--- Start of Data section ---

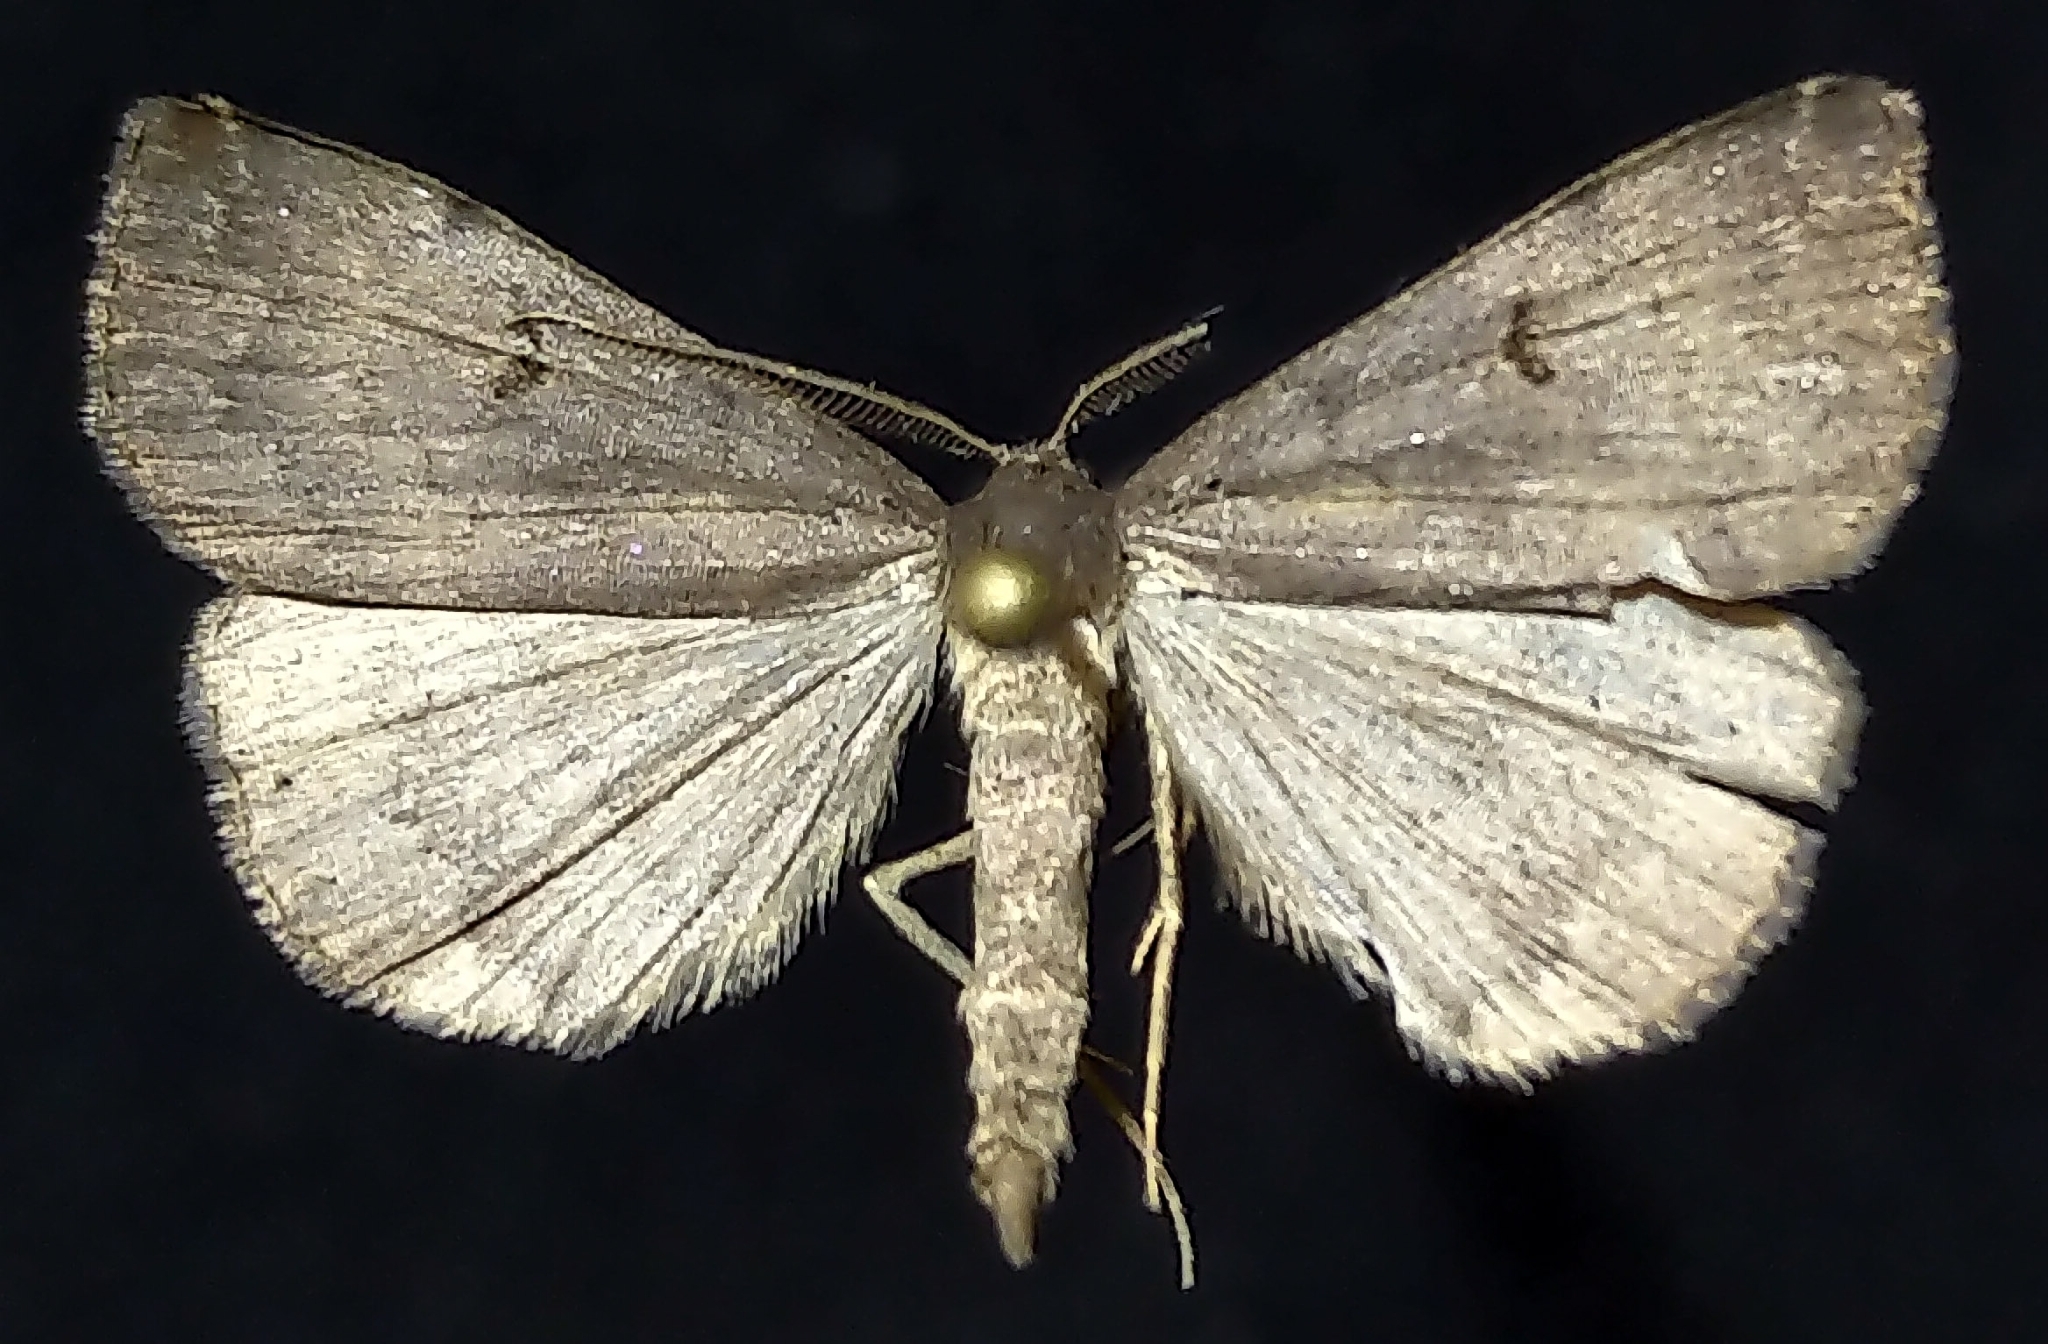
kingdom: Animalia
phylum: Arthropoda
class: Insecta
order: Lepidoptera
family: Erebidae
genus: Phalaenostola
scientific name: Phalaenostola hanhami
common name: Hanham's owlet
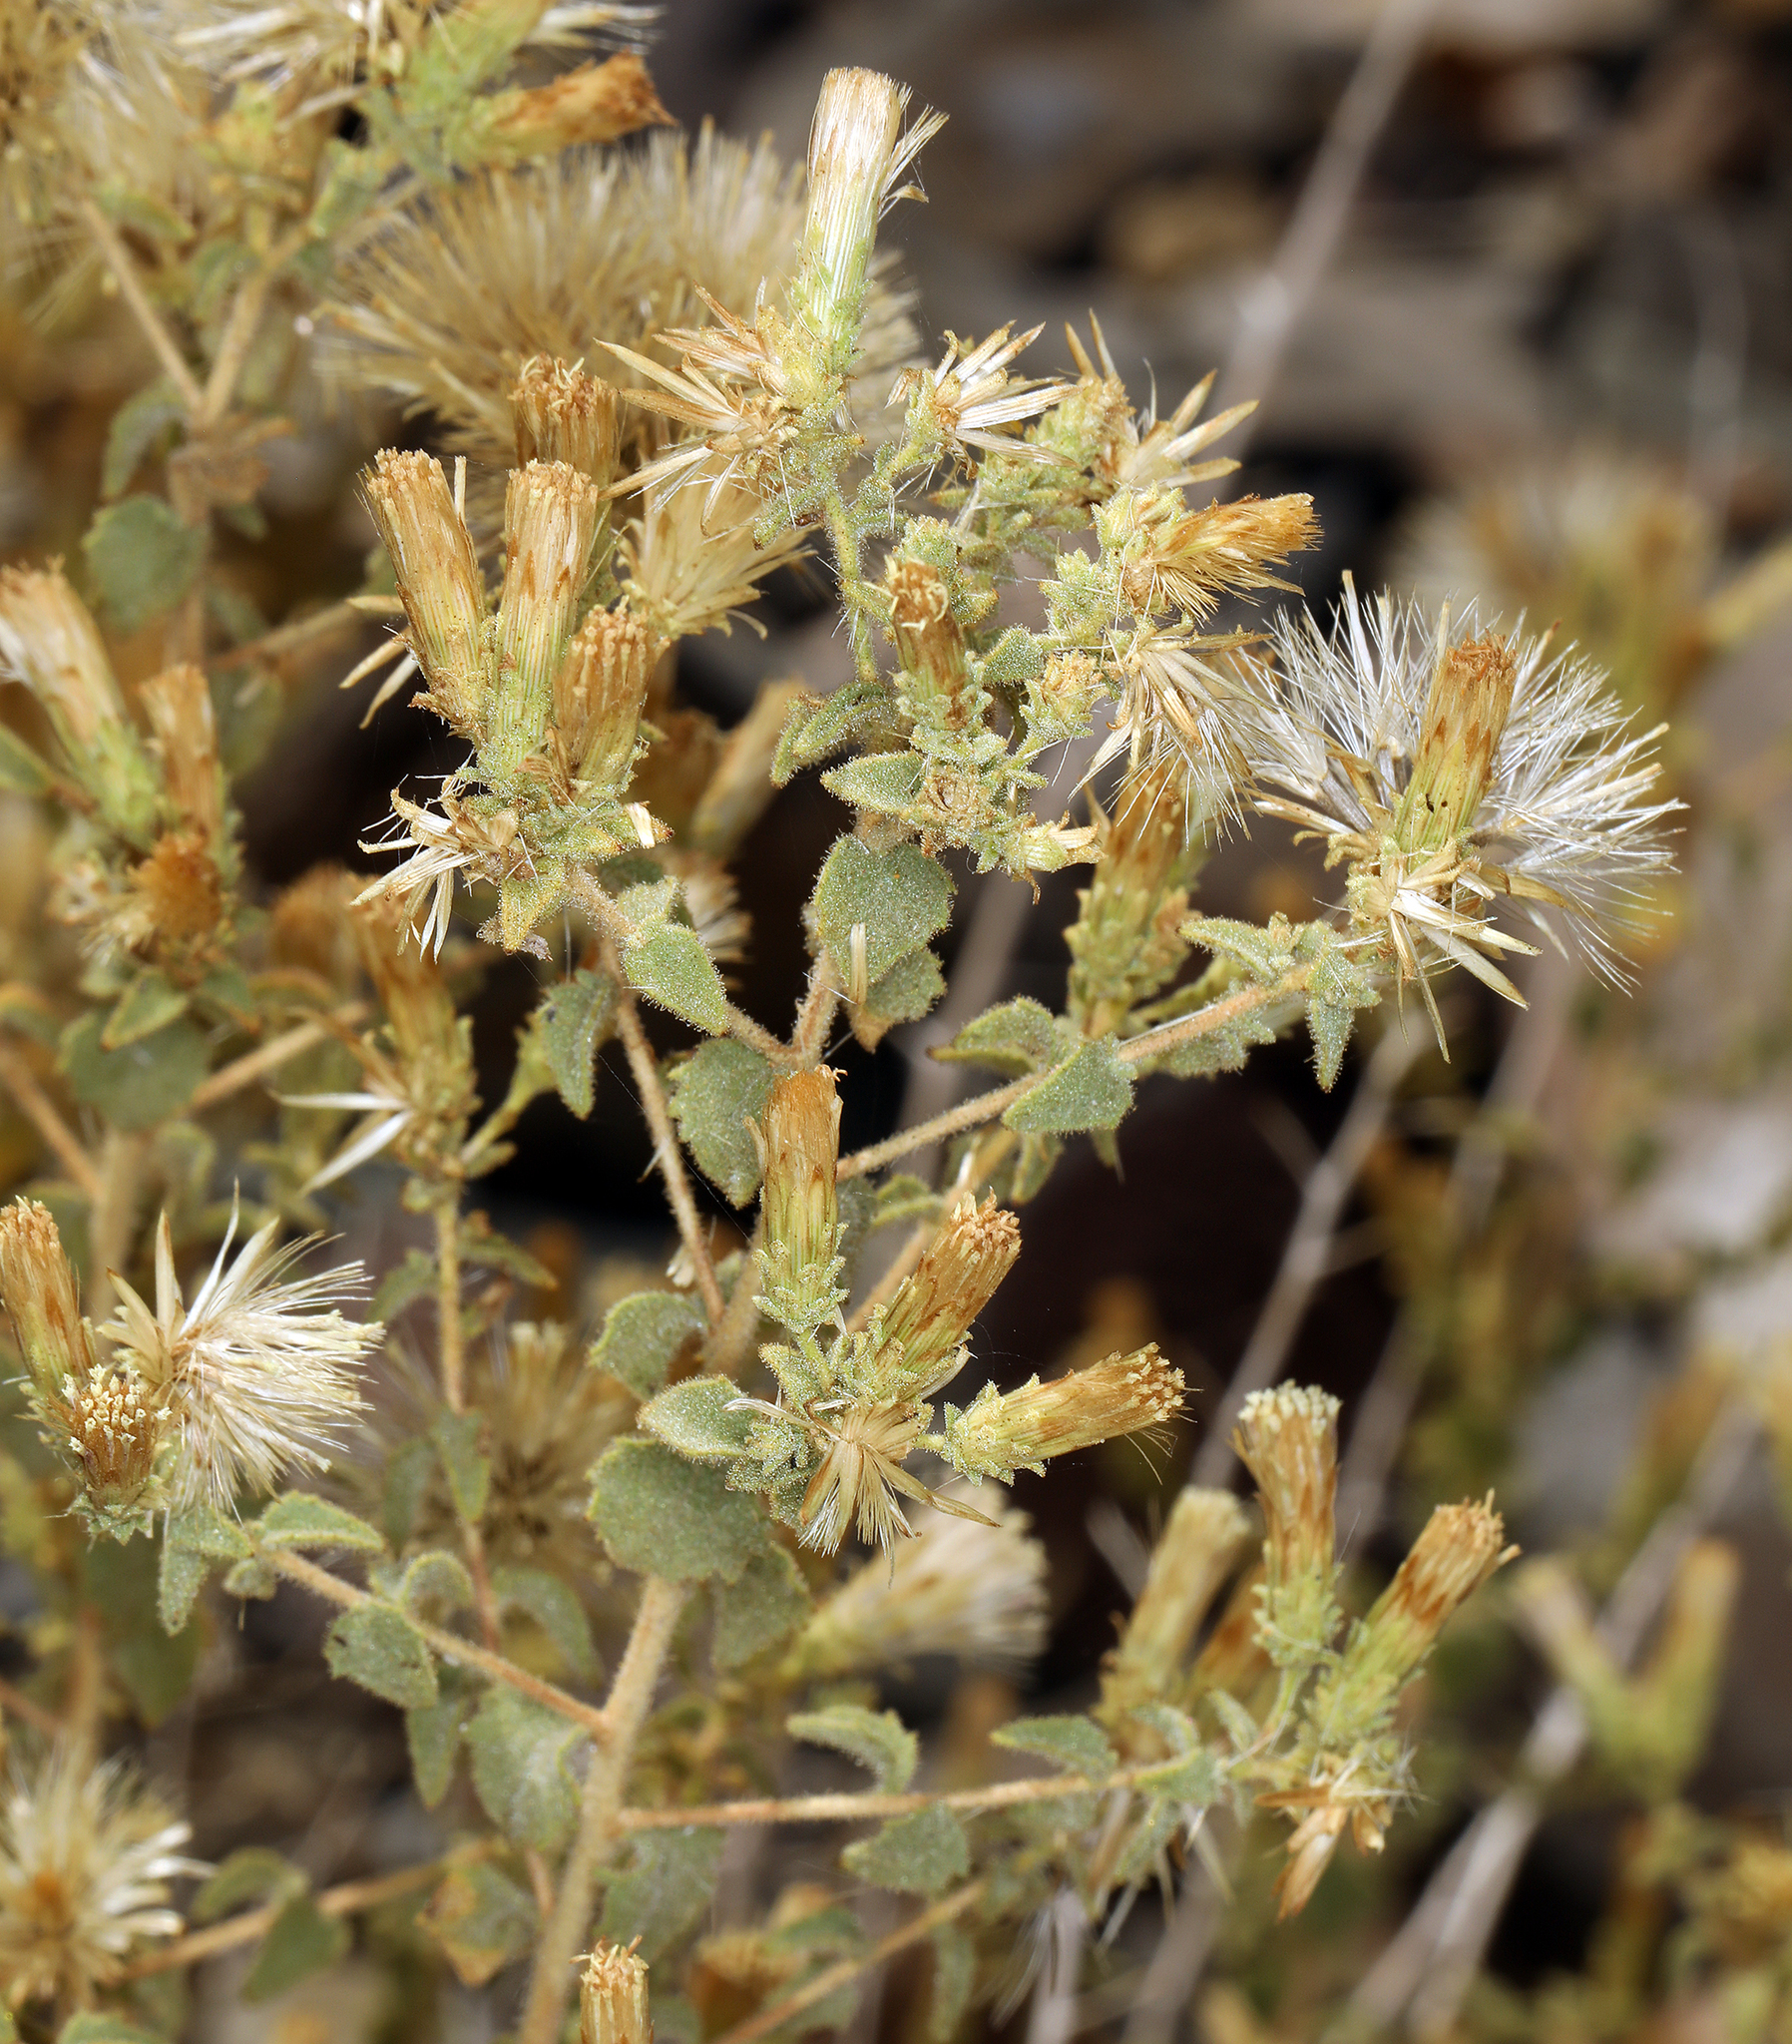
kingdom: Plantae
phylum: Tracheophyta
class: Magnoliopsida
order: Asterales
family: Asteraceae
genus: Brickellia
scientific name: Brickellia microphylla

--- End of Data section ---

## Task prompt
Rewrite all of the material above with each "scientific name" changed to "species", keeping everything else the same. Leave the pictures out.

## Output below
kingdom: Animalia
phylum: Arthropoda
class: Insecta
order: Lepidoptera
family: Erebidae
genus: Phalaenostola
species: Phalaenostola hanhami
common name: Hanham's owlet
kingdom: Plantae
phylum: Tracheophyta
class: Magnoliopsida
order: Asterales
family: Asteraceae
genus: Brickellia
species: Brickellia microphylla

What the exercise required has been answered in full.